Document excerpt =>
_ _ _
If Damien Hirst is smarting after the reviews he received for his show of paintings he might take some consolation in reading Poisoned Pens, an anthology of literary invective compiled by Gary Dexter, which demonstrates that there's virtually no reputation – however grand – that hasn't been exposed at some time to dismissive scorn.

Evelyn Waugh declares that he thinks Proust was "mentally defective", Kingsley Amis splutters about Dylan Thomas's "gonorrrrheic rubbish" and fantasises about "walking on his face and punching his privy parts", and Norman Mailer says that reading Tom Wolfe's A Man in Full is like "the act of making love to a 300-pound woman. Once she get's on top, its over".

Nobody's exempt. Kipling disses Flaubert, Ben Jonson is sniffy (in a rather loving way) about Shakespeare and Ralph Waldo Emerson is utterly baffled by the popular respect for Jane Austen, who he finds "without genius, wit, or knowledge of the world". It is absolute balm for the disappointed soul, I would have thought, but also full of support for one's own pet hates.

For some reason I particularly enjoying Arnold Bennett's schoolmasterly put-down of Virginia Woolf (left): "The form of her sentences is rather tryingly monotonous, and the distance between her nominatives and her verbs is steadily increasing".
_ _ _
Work order =>
Condense the paragraph of the article on the anthology Poisoned Pens that begins "Nobody's exempt." into a short bulleted list that keeps its main facts.
_ _ _
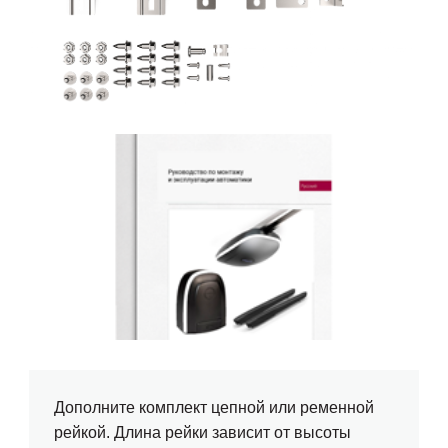
Дополните комплект цепной или ременной
рейкой. Длина рейки зависит от высоты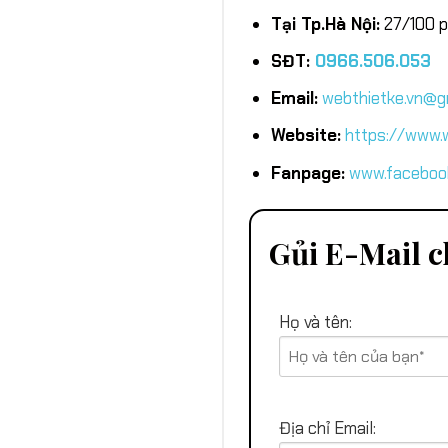
Tại Tp.Hà Nội:
27/100 p
SĐT:
0966.506.053
Email:
webthietke.vn@g
Website:
https://www.w
Fanpage:
www.faceboo
Gủi E-Mail c
Họ và tên:
Địa chỉ Email:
_ _ _
Reply =>
- No one is exempt from scorn.
- Kipling disparages Flaubert.
- Ben Jonson is sniffy, in a rather loving way, about Shakespeare.
- Ralph Waldo Emerson is baffled by the popular respect for Jane Austen, whom he finds "without genius, wit, or knowledge of the world."
- The book is balm for the disappointed soul and supports one's own pet hates.